PAGE EXTRACT: Begin

Distributed Applications Support Team

DAST library

NLANR applications support

Mark Gates
Alex Warshavsky
Ajay Tirumala
Jon Dugan
Kevin Gibbs


In developing Iperf and other network programs, a number of C++ classes, C utilities, and autoconf macros were developed that are generic. The C++ classes are intended to be similar in design to the corresponding Java classes. These are packaged in the lib directory, and may be included in other projects, subject to the UI license.

(This page is slightly out of date. Refer to the source files for some new functions.)

Socket class

The socket class represents a socket end point of a TCP or UDP connection. It has wrappers around the common socket functions to create a socket connection. Typically I have Server, Listener, and Client sub-classes of Socket.


Socket( short inPort, bool inUDP = false )
Constructor. Stores the port number and whether this will be a UDP (true) or TCP (false) socket.

virtual ~Socket()
Destructor. Closes the socket if it has not been closed yet.

void Listen( const char *inLocalhost = NULL )
Creates a socket, binds it to a local address and port, and starts listening on it. If inLocalhost is null, the socket is bound to the wildcard address, so the socket will listen for connections on any interface. If inLocalhost is not null, that address is DNS resolved and used to bind the socket, to specify the local interface to listen on.

int Accept( void )
Accept is a wrapper around the socket accept call. It provides the additional facilty of restarting an accept call if it interupted. Assumes the socket is setup with Listen() first.

void Connect( const char *inHostname, const char *inLocalhost = NULL )
Connects the socket to the server. inHostname is DNS resolved to get the server's IP address. If inLocalhost is not null, it is also DNS resolved and used to bind the socket to a local interface, which specifies the outgoing interface to use.

void Close( void )
Closes the socket

virtual void SetSocketOptions( void )
A virtual function that subclasses may override to set socket options at the appropriate time. Several socket options, including TCP window sizes, must be set before calling the socket connect() or listen() calls. SetSocketOptions is called in the Listen() and Connect() functions. The default implementation is empty.

Queue class

The queue class stores arbitrary pointers in a queue, and provides functions to make the queue thread-safe using pthreads.

Queue( int inSize )
Constructor. Creates a queue with space allocated for inSize pointers. Note that an array of inSize+1 is allocated; one space is unusable.

PAGE EXTRACT: End
RECORD EXCERPTS: Begin

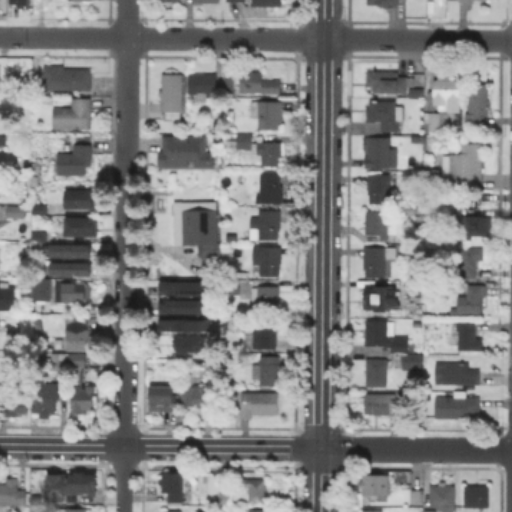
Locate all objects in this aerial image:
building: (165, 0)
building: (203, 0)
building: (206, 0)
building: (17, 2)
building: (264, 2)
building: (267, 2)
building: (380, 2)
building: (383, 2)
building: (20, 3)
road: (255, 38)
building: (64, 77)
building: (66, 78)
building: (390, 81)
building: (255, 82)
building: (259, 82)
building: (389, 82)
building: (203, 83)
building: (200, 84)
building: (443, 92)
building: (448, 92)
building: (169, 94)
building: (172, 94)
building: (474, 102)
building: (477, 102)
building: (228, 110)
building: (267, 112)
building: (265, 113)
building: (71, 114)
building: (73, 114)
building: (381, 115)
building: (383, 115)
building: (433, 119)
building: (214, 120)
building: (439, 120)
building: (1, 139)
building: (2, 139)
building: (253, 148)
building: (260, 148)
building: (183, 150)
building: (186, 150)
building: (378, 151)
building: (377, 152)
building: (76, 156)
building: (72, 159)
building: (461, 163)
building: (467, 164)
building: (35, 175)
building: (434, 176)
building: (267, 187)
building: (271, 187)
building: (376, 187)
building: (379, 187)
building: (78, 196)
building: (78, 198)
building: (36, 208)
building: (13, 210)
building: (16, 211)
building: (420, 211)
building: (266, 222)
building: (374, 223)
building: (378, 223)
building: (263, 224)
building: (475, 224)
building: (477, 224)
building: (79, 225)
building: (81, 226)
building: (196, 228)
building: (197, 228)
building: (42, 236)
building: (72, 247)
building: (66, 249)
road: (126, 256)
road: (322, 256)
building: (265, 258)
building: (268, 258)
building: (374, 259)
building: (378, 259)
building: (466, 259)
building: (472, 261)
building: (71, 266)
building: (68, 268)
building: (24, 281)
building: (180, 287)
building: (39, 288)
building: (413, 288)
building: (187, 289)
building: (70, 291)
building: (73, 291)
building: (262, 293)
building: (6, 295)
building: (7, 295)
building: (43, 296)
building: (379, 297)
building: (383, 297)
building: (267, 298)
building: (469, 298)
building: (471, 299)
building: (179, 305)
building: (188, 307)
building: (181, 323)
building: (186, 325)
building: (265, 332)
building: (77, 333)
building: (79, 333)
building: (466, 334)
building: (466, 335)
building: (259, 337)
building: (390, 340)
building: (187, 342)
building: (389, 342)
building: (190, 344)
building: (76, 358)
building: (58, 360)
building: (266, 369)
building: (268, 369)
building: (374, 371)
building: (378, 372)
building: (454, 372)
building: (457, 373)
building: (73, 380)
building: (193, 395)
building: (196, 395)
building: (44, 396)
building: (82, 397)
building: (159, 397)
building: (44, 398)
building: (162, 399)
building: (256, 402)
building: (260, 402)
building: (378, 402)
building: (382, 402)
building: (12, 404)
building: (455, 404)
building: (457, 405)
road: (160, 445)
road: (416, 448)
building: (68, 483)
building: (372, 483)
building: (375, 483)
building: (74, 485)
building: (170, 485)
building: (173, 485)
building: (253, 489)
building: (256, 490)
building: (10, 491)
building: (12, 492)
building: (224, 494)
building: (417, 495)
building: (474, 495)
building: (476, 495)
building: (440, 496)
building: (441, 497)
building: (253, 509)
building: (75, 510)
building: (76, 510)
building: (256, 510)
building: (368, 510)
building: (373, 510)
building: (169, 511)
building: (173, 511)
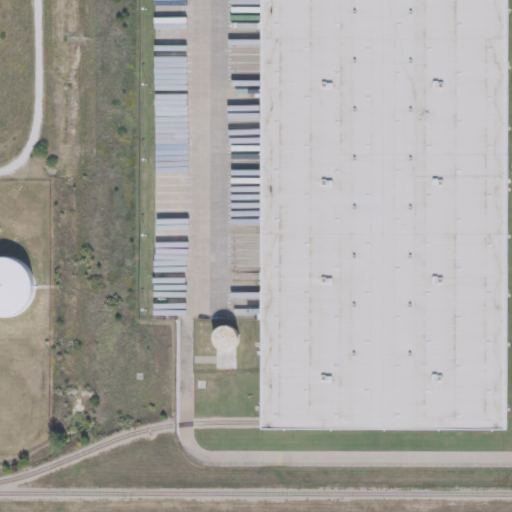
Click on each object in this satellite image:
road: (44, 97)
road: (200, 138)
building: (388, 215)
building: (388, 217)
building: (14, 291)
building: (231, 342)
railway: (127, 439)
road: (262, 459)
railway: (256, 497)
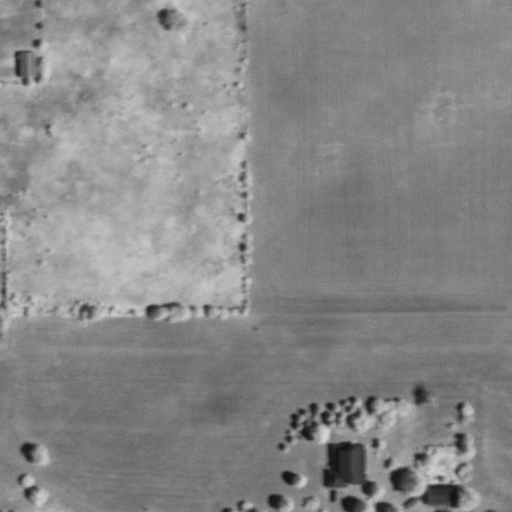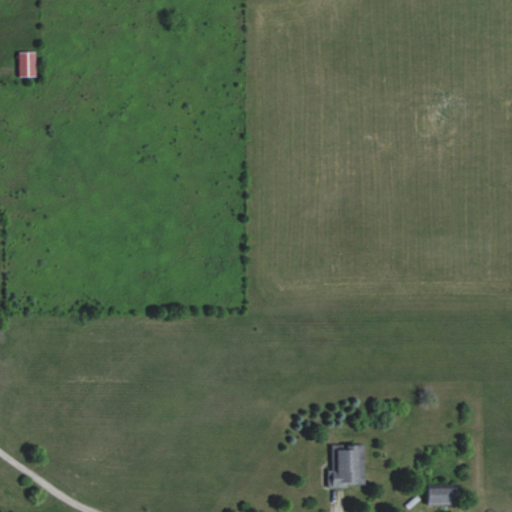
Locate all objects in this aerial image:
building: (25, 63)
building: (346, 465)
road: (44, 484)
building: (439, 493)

RECORD EXCERPTS: End
RECORD EXCERPTS: Begin

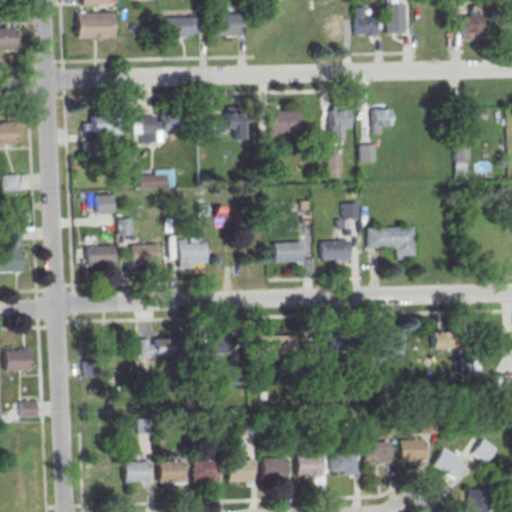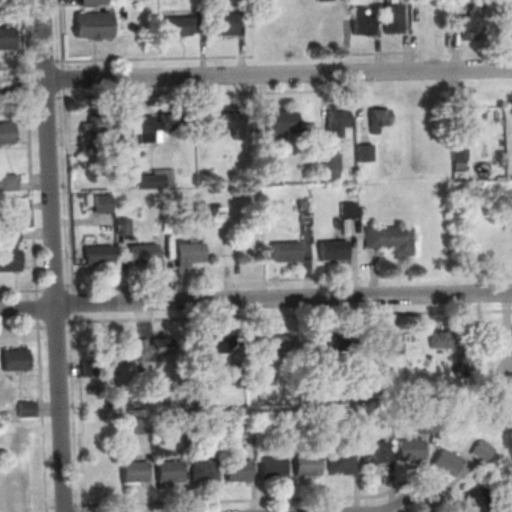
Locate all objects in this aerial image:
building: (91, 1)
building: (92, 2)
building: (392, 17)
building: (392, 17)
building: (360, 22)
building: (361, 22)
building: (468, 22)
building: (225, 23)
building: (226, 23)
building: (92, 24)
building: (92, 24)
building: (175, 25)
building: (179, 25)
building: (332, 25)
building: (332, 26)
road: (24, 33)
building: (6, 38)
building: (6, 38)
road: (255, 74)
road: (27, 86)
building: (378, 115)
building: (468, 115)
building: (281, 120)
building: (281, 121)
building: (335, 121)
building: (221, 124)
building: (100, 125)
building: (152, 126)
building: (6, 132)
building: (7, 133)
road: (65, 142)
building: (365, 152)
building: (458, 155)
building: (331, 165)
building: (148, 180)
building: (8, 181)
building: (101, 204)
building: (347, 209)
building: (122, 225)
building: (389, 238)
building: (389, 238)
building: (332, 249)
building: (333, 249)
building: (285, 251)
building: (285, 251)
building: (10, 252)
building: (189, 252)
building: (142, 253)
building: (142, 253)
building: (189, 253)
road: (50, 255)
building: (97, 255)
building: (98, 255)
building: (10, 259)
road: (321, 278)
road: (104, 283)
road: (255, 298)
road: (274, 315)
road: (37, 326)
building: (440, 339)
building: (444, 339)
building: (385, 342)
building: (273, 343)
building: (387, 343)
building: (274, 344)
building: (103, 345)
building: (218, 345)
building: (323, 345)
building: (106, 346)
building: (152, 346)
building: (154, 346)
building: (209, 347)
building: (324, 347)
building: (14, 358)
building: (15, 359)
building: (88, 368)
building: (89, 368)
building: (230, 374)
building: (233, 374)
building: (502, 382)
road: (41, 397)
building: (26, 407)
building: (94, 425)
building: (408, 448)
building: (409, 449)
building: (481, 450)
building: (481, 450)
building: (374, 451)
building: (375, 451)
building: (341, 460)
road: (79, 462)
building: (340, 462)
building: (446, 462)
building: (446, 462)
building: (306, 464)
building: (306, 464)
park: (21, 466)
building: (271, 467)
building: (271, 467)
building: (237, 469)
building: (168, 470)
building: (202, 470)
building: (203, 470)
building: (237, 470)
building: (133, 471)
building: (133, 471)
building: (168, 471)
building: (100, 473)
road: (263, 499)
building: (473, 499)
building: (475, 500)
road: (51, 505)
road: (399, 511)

RECORD EXCERPTS: End

§ REQUIRED ACTION A
According to the DAST library page, how large an array does the Queue constructor allocate when asked for space for inSize pointers?
§ REQUIRED ACTION B
Extend the DAST library page with further entries for the Queue class, picking up after its final line.

§ OUTPUT A
An array of inSize+1, with one space unusable.

§ OUTPUT B
Destructor. Deletes the array of pointers. Does nothing with the pointers themselves; the caller is responsible for removing and deleting all pointers before deleting the queue.

bool Enqueue( void* inItem )
Stores a pointer into the queue. Returns true if the operation was successful. If the queue is full, returns false and does not store the pointer.

void* Dequeue( void )
Removes and returns the front pointer from the queue. If the queue is empty, returns null and does not change the queue.

void* Front( void )
Returns (but does not remove) the front pointer from the queue. If the queue is empty, returns null and does not change the queue.

int Size( void )
Returns the number of items in the queue.

bool IsEmpty( void )
Returns true if the queue is empty.

bool IsFull( void )
Returns true if the queue is full.

void BlockUntilSignal( time_t inAbsTimeout = 0 )
Blocks the calling thread until a condition signal is sent. The condition signal is sent whenever the queue is unlocked, and usually indicates the queue has been changed.

void Lock( void )
Puts a mutual exclusion lock (pthread mutex) on the queue.

void Unlock( void )
Releases a mutual exclusion lock (pthread mutex) on the queue and sends a condition signal to wake up any threads blocked in BlockUntilSignal().

Thread class

Used to create and run a new thread. Currently this implementation uses pthreads.

Thread( void )
Constructor. Initializes the thread class. Does not actually create a new thread.

virtual ~Thread()
Destructor. Immediately exits the thread if it is still running.

void Start( void )
Create a new thread and call its Run() function.

void Stop( void )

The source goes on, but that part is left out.